-------- Excerpt provided

This would be a big undertaking to get working for just one language+package-manager combination, but would be beautiful if it worked.
I still fail to see the overall problem. Hallucinating non-existing libraries is a good programming practice in many cases: you express your solution in terms of an imaginary API that is convenient for you, and then you replace your API with real functions, and/or implement it in terms of real functions.
One of the biggest problems with this generation of AI is how people conflate the natural language abilities and the access to what it knows.
Both abilities are powerful, but they are very different powers.
Just pass a link to a GitHub issue and ask for a response or even a webpage to summarize and will see the beautiful hallucinations it will come up to as the model is not web browsing yet.
You should not be asking it questions that require it to already know detailed information about apis and libraries. It is not good at that, and it will never be good at that. If you need it to write code that uses a particular library or api, include the relevant documentation and examples.
It's your right to dismiss it, if you want, but if you want to get some value out of it, you should play to it's strengths and not look for things that it fails at as a gotcha.
The best one I got recently was after I pointed out that the method didn’t exist, it proposed another method and said “use this method if it exists” :D
Has anyone tried asking it to generate the libraries/functions that it's hallucinating and seeing if it can do so correctly? And then seeing if it can continue solving the original problem with the new libraries? It'd be absolutely fascinating if it turns out it could do this.
Not for libraries, but functions will sometimes get created if you work with an agent coding loop. If the tests are in the verification step, the code will typically be correct.
I sometimes give it snippets of code and omit helper functions if they seem obvious enough, and it adds its own implementation into the output.
Just ask it for things it has seen before on the internet and you're golden. Mixes of ideas, new ideas and precise and clear thinking; not so much.
It begs the question of whether we can supply a function to be called (e.g., one that compiles and runs code) to evaluate intermediate CoT results
It seems OpenAI has decided to keep the CoT results a secret. If they were to allow the model to call out to tools to help fill in the CoT steps, then this might reveal what the model is thinking - something they do not want the outside world to know about.

----------------

→ **Work request A**:
Rewrite the paragraph in the discussion of AI-hallucinated libraries that begins "You should not be asking it questions" as a short list of its main points.
→ **Work request B**:
Write the next reply in the discussion of AI-hallucinated libraries, following on from its final comment.
The records have no connection to the discussion of AI-hallucinated libraries.

-------- Data provided

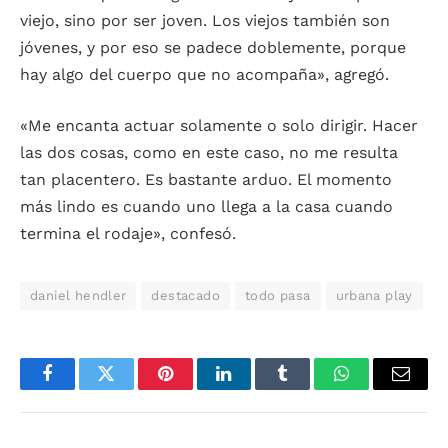
viejo, sino por ser joven. Los viejos también son
jóvenes, y por eso se padece doblemente, porque
hay algo del cuerpo que no acompaña», agregó.
«Me encanta actuar solamente o solo dirigir. Hacer
las dos cosas, como en este caso, no me resulta
tan placentero. Es bastante arduo. El momento
más lindo es cuando uno llega a la casa cuando
termina el rodaje», confesó.
daniel hendler
destacado
todo pasa
urbana play
Facebook
Twitter
Pinterest
LinkedIn
Tumblr
WhatsApp
Email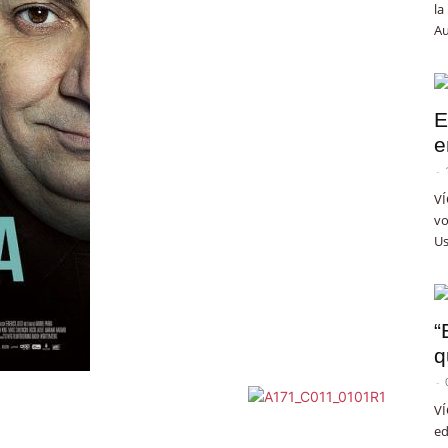
la
Au
E
e
-
VÍ
vo
Us
“
q
-
VÍ
ed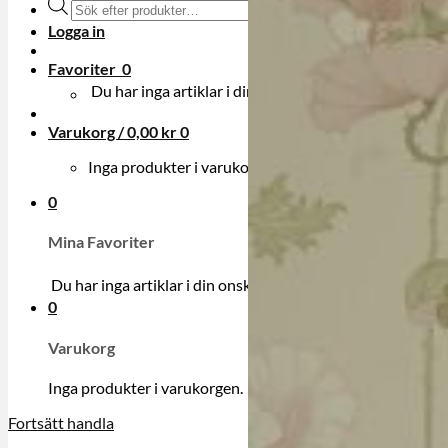
Produktsökning
Logga in
Favoriter
0
Du har inga artiklar i din onskelista.
Varukorg /
0,00
kr
0
Inga produkter i varukorgen.
0
Mina Favoriter
Du har inga artiklar i din onskelista.
0
Varukorg
Inga produkter i varukorgen.
Fortsätt handla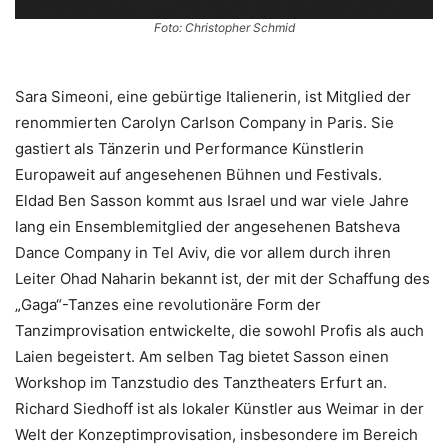
Foto: Christopher Schmid
Sara Simeoni, eine gebürtige Italienerin, ist Mitglied der
renommierten Carolyn Carlson Company in Paris. Sie
gastiert als Tänzerin und Performance Künstlerin
Europaweit auf angesehenen Bühnen und Festivals.
Eldad Ben Sasson kommt aus Israel und war viele Jahre
lang ein Ensemblemitglied der angesehenen Batsheva
Dance Company in Tel Aviv, die vor allem durch ihren
Leiter Ohad Naharin bekannt ist, der mit der Schaffung des
„Gaga“-Tanzes eine revolutionäre Form der
Tanzimprovisation entwickelte, die sowohl Profis als auch
Laien begeistert. Am selben Tag bietet Sasson einen
Workshop im Tanzstudio des Tanztheaters Erfurt an.
Richard Siedhoff ist als lokaler Künstler aus Weimar in der
Welt der Konzeptimprovisation, insbesondere im Bereich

----------------

→ **Task output A**:
- Don't ask it questions that depend on detailed prior knowledge of APIs and libraries.
- It is not good at this and never will be.
- When you need code that uses a particular library or API, supply the relevant documentation and examples.

→ **Task output B**:
I could imagine OpenAI might allow their own vetted tools to be used, but perhaps it will be a while (if ever) before developers are allowed to hook up their own tools. The risks here are substantial. A model fine-tuned to run chain-of-thought that can answer graduate level physics problems at an expert level can probably figure out how to scam your grandma out of her savings too.
It's only a matter of time. When some other company releases the tool, they likely will too.
1 reply →
The answer is yes if you are willing to code it. OpenAI supports tool calls. Even if it didn't you could just make multiple calls to their API and submit the result of the code execution yourself.
The intermediate CoT results aren't in the API.
1 reply →
That problems feels somewhat fundamental to saying that these things have any ability to reason at all.
> having no way to assess if what it conjures up from its weights is factual or not.
This comment makes no sense in the context of what an LLM is. To even say such a thing demonstates a lack of understandting of the domain. What we are doing here is TEXT COMPLETION, no one EVER said anything about being accurate and "true". We are building models that can complete text, what did you think an LLM was, a "truth machine"?
I mean of course you're right, but then I question what's the usefulness?
I'm honestly confused as to why it is doing this and why it thinks I'm right when I tell it that it is incorrect.
I've tried asking it factual information, and it asserts that it's incorrect but it will definitely hallucinate questions like the above.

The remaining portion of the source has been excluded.